------ RECORDS FOR THIS EXERCISE
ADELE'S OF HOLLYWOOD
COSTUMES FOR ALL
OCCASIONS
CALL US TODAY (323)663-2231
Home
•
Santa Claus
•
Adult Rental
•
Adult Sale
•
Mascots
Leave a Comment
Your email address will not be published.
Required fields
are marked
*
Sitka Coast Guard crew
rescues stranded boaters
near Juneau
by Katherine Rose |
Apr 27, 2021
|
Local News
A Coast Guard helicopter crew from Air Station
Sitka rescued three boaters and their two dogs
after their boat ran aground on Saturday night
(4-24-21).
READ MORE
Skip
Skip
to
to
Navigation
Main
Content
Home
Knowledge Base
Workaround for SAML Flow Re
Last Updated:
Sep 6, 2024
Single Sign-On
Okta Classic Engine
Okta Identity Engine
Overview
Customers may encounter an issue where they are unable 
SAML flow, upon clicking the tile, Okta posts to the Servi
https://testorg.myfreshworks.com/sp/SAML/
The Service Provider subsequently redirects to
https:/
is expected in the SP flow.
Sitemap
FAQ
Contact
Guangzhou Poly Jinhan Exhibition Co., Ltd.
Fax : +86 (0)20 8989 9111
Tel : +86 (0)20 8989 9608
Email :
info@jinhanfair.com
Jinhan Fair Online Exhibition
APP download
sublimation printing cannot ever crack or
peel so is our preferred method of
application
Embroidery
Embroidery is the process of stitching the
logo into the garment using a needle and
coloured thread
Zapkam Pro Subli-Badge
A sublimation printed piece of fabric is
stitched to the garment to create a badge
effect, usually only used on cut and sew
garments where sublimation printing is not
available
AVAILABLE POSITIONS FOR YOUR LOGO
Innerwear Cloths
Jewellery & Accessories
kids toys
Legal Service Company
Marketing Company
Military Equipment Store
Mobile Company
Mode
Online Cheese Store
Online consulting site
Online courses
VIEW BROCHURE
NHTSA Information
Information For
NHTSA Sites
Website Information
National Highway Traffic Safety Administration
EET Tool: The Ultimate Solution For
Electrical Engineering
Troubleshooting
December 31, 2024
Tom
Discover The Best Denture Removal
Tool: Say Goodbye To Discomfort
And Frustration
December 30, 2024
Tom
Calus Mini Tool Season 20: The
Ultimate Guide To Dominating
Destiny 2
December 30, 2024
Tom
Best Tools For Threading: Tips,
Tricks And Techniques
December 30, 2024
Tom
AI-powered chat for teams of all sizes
------------
WHAT TO DO
Lay out the text read from all of the items above as a numbered list, one line per entry, leaving out any blank lines.

RESPONSE
1. ADELE'S OF HOLLYWOOD
2. COSTUMES FOR ALL
3. OCCASIONS
4. CALL US TODAY (323)663-2231
5. Home
6. •
7. Santa Claus
8. •
9. Adult Rental
10. •
11. Adult Sale
12. •
13. Mascots
14. Leave a Comment
15. Your email address will not be published.
16. Required fields
17. are marked
18. *
19. Sitka Coast Guard crew
20. rescues stranded boaters
21. near Juneau
22. by Katherine Rose |
23. Apr 27, 2021
24. |
25. Local News
26. A Coast Guard helicopter crew from Air Station
27. Sitka rescued three boaters and their two dogs
28. after their boat ran aground on Saturday night
29. (4-24-21).
30. READ MORE
31. Skip
32. Skip
33. to
34. to
35. Navigation
36. Main
37. Content
38. Home
39. Knowledge Base
40. Workaround for SAML Flow Re
41. Last Updated:
42. Sep 6, 2024
43. Single Sign-On
44. Okta Classic Engine
45. Okta Identity Engine
46. Overview
47. Customers may encounter an issue where they are unable 
48. SAML flow, upon clicking the tile, Okta posts to the Servi
49. https://testorg.myfreshworks.com/sp/SAML/
50. The Service Provider subsequently redirects to
51. https:/
52. is expected in the SP flow.
53. Sitemap
54. FAQ
55. Contact
56. Guangzhou Poly Jinhan Exhibition Co., Ltd.
57. Fax : +86 (0)20 8989 9111
58. Tel : +86 (0)20 8989 9608
59. Email :
60. info@jinhanfair.com
61. Jinhan Fair Online Exhibition
62. APP download
63. sublimation printing cannot ever crack or
64. peel so is our preferred method of
65. application
66. Embroidery
67. Embroidery is the process of stitching the
68. logo into the garment using a needle and
69. coloured thread
70. Zapkam Pro Subli-Badge
71. A sublimation printed piece of fabric is
72. stitched to the garment to create a badge
73. effect, usually only used on cut and sew
74. garments where sublimation printing is not
75. available
76. AVAILABLE POSITIONS FOR YOUR LOGO
77. Innerwear Cloths
78. Jewellery & Accessories
79. kids toys
80. Legal Service Company
81. Marketing Company
82. Military Equipment Store
83. Mobile Company
84. Mode
85. Online Cheese Store
86. Online consulting site
87. Online courses
88. VIEW BROCHURE
89. NHTSA Information
90. Information For
91. NHTSA Sites
92. Website Information
93. National Highway Traffic Safety Administration
94. EET Tool: The Ultimate Solution For
95. Electrical Engineering
96. Troubleshooting
97. December 31, 2024
98. Tom
99. Discover The Best Denture Removal
100. Tool: Say Goodbye To Discomfort
101. And Frustration
102. December 30, 2024
103. Tom
104. Calus Mini Tool Season 20: The
105. Ultimate Guide To Dominating
106. Destiny 2
107. December 30, 2024
108. Tom
109. Best Tools For Threading: Tips,
110. Tricks And Techniques
111. December 30, 2024
112. Tom
113. AI-powered chat for teams of all sizes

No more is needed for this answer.